BEGIN
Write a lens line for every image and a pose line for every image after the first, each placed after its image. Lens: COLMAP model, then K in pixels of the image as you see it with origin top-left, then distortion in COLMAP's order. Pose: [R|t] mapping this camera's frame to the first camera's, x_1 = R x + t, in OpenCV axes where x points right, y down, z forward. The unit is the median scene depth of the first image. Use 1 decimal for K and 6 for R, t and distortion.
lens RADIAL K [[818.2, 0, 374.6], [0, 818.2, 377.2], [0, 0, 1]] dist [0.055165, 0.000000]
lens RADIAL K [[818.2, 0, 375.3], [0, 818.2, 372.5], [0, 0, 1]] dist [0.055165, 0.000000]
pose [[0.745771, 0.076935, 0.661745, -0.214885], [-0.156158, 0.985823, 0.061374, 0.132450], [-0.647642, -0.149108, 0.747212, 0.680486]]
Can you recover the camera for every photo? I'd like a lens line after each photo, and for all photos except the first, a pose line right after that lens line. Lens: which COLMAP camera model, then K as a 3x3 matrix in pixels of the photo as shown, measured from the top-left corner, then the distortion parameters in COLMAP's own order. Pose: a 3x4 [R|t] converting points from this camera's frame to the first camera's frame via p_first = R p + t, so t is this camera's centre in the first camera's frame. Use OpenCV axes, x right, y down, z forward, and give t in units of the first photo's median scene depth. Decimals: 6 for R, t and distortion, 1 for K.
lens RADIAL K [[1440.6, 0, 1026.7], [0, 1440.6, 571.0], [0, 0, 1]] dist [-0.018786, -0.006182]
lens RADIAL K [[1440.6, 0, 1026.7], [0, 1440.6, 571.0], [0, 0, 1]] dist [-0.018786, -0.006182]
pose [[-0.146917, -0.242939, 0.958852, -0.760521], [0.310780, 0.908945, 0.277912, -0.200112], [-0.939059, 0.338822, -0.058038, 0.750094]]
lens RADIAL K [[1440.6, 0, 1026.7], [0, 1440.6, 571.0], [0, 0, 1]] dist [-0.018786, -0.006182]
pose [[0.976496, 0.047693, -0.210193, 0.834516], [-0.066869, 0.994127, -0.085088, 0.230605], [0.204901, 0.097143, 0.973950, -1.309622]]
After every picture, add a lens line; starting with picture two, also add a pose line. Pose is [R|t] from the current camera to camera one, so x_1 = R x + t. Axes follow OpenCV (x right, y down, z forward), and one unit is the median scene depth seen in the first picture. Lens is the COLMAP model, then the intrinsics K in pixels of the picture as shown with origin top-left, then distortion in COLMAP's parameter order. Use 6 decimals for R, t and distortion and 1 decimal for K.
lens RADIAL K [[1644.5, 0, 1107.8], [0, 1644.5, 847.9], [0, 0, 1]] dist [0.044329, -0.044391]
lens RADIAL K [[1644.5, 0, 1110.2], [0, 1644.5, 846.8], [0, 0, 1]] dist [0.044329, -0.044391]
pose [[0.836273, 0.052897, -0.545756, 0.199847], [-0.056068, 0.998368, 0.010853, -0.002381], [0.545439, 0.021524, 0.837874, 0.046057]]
END
Prompt: Reproduce all entries exactly, leaving each one whole.

Response:
Write a lens line for every image and a pose line for every image after the first, each placed after its image. Lens: COLMAP model, then K in pixels of the image as you see it with origin top-left, then distortion in COLMAP's order. Pose: [R|t] mapping this camera's frame to the first camera's, x_1 = R x + t, in OpenCV axes where x points right, y down, z forward. The unit is the median scene depth of the first image. Use 1 decimal for K and 6 for R, t and distortion.
lens RADIAL K [[818.2, 0, 374.6], [0, 818.2, 377.2], [0, 0, 1]] dist [0.055165, 0.000000]
lens RADIAL K [[818.2, 0, 375.3], [0, 818.2, 372.5], [0, 0, 1]] dist [0.055165, 0.000000]
pose [[0.745771, 0.076935, 0.661745, -0.214885], [-0.156158, 0.985823, 0.061374, 0.132450], [-0.647642, -0.149108, 0.747212, 0.680486]]
Can you recover the camera for every photo? I'd like a lens line after each photo, and for all photos except the first, a pose line right after that lens line. Lens: which COLMAP camera model, then K as a 3x3 matrix in pixels of the photo as shown, measured from the top-left corner, then the distortion parameters in COLMAP's own order. Pose: a 3x4 [R|t] converting points from this camera's frame to the first camera's frame via p_first = R p + t, so t is this camera's centre in the first camera's frame. Use OpenCV axes, x right, y down, z forward, and give t in units of the first photo's median scene depth. Decimals: 6 for R, t and distortion, 1 for K.
lens RADIAL K [[1440.6, 0, 1026.7], [0, 1440.6, 571.0], [0, 0, 1]] dist [-0.018786, -0.006182]
lens RADIAL K [[1440.6, 0, 1026.7], [0, 1440.6, 571.0], [0, 0, 1]] dist [-0.018786, -0.006182]
pose [[-0.146917, -0.242939, 0.958852, -0.760521], [0.310780, 0.908945, 0.277912, -0.200112], [-0.939059, 0.338822, -0.058038, 0.750094]]
lens RADIAL K [[1440.6, 0, 1026.7], [0, 1440.6, 571.0], [0, 0, 1]] dist [-0.018786, -0.006182]
pose [[0.976496, 0.047693, -0.210193, 0.834516], [-0.066869, 0.994127, -0.085088, 0.230605], [0.204901, 0.097143, 0.973950, -1.309622]]
After every picture, add a lens line; starting with picture two, also add a pose line. Pose is [R|t] from the current camera to camera one, so x_1 = R x + t. Axes follow OpenCV (x right, y down, z forward), and one unit is the median scene depth seen in the first picture. Lens is the COLMAP model, then the intrinsics K in pixels of the picture as shown with origin top-left, then distortion in COLMAP's parameter order. Use 6 decimals for R, t and distortion and 1 decimal for K.
lens RADIAL K [[1644.5, 0, 1107.8], [0, 1644.5, 847.9], [0, 0, 1]] dist [0.044329, -0.044391]
lens RADIAL K [[1644.5, 0, 1110.2], [0, 1644.5, 846.8], [0, 0, 1]] dist [0.044329, -0.044391]
pose [[0.836273, 0.052897, -0.545756, 0.199847], [-0.056068, 0.998368, 0.010853, -0.002381], [0.545439, 0.021524, 0.837874, 0.046057]]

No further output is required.